Мы же еще больше облегчали задачу врачам, сами того не понимая, потому что вели самую веселую жизнь в своем политическом изоляторе в четвертом отделении Института Сербского. После стольких месяцев камерной жизни и полной лефортовской изоляции видеть сразу столько единомышленников, привезенных со всех концов страны, обмениваться новостями, анекдотами и шутками было просто праздником. Каждый рассказывал о своем деле, о друзьях, о планах, и многим даже в голову не приходило, что старухи санитарки все это мотают на ус и докладывают врачам. Я, помнится, забавы ради пересказал ребятам книжку о хиромантии, которую прочел перед арестом, и только потом узнал, что это тоже оказалось симптомом моей болезни. Затем один из ребят, Серега Климов, объявил голодовку по каким-то своим причинам. Его не изолировали несколько дней, и он продолжал лежать в той же камере, где мы все ели за столом. Наконец мы возмутились и тоже объявили голодовку полным составом, потребовали его изолировать, чтобы он не мучился, глядя, как мы едим. И эта наша голодовка тоже оказалась симптомом болезни.
Впрочем, мы нисколько не боялись оказаться психами — напротив, были этому рады: пусть эти дураки считают нас психами — вернее, наоборот, пусть эти психи считают нас дураками. Мы вспоминали все книги о сумасшедших: Чехова, Гоголя, Акутагаву и, конечно же, «Бравого солдата Швейка». От души хохотали над врачами и над самими собой.

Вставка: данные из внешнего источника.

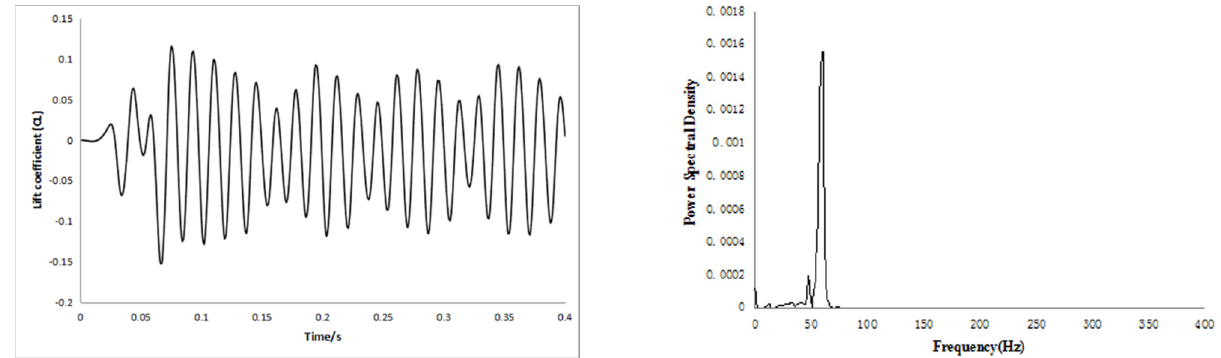
Figure 5. The lift coefficient time history curve and power spectrum curve of the vibration area under the 110% operation mode.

Только один из нас — Аркадий Синг — воспринял все это трагически. Он был индус по происхождению, но с детства жил в СССР, в Свердловске. Работал инженером. Лет двадцать не мог он получить квартиру и ютился с женой где-то в подвале. Наконец, совершенно потеряв терпение и надежду, он сделал плакат «антисоветского содержания» и с ним пошел к обкому партии. Вокруг него собралась большая толпа: кто сочувствовал, кто просто любопытствовал узнать, что выйдет. Толпа росла, и получилось уже что-то вроде демонстрации. Власти заволновались, вежливо пригласили Аркадия войти в обком, дружески побеседовали, обещали дать квартиру, а затем вывели через черный ход, посадили в машину — якобы чтоб не возбуждать толпу — и отвезли прямо в тюрьму КГБ.